- What is expected:
From the records below, pull each line that has "format".

>>>>>

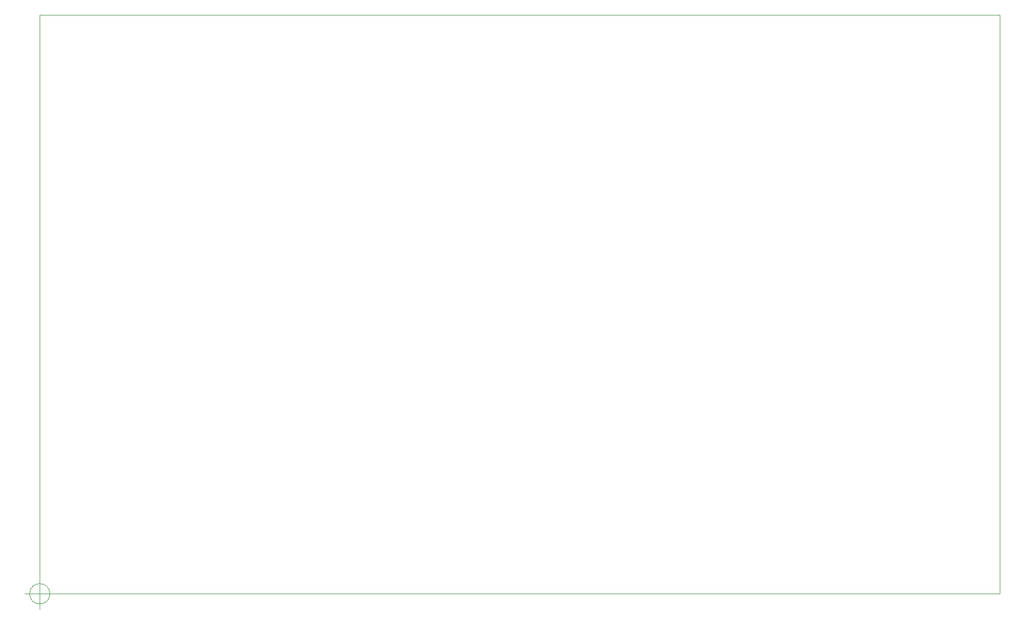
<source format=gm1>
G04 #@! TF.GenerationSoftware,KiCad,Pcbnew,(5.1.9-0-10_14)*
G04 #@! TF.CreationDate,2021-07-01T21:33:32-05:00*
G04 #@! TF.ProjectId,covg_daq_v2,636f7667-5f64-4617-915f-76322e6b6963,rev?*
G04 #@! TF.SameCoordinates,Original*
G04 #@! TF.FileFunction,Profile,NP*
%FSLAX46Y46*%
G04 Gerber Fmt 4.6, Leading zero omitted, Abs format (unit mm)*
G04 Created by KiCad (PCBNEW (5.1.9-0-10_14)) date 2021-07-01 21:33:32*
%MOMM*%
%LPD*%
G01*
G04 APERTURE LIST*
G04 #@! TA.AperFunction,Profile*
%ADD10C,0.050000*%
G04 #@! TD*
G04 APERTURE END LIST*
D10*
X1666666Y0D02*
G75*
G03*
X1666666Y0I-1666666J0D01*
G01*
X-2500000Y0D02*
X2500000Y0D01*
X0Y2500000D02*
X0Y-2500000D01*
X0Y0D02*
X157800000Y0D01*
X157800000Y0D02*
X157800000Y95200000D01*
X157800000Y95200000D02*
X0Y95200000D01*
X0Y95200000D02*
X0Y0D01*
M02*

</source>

<<<<<
>>>>>

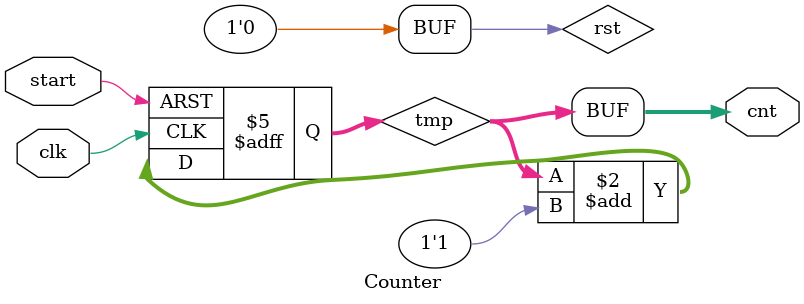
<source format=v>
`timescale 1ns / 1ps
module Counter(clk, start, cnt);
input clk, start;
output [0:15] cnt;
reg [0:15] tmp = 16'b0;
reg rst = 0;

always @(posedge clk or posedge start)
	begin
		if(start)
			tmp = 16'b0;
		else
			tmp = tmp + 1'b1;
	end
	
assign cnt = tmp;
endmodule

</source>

<<<<<

- Reply to the task:
<source format=gm1>
G04 Gerber Fmt 4.6, Leading zero omitted, Abs format (unit mm)*
<source format=v>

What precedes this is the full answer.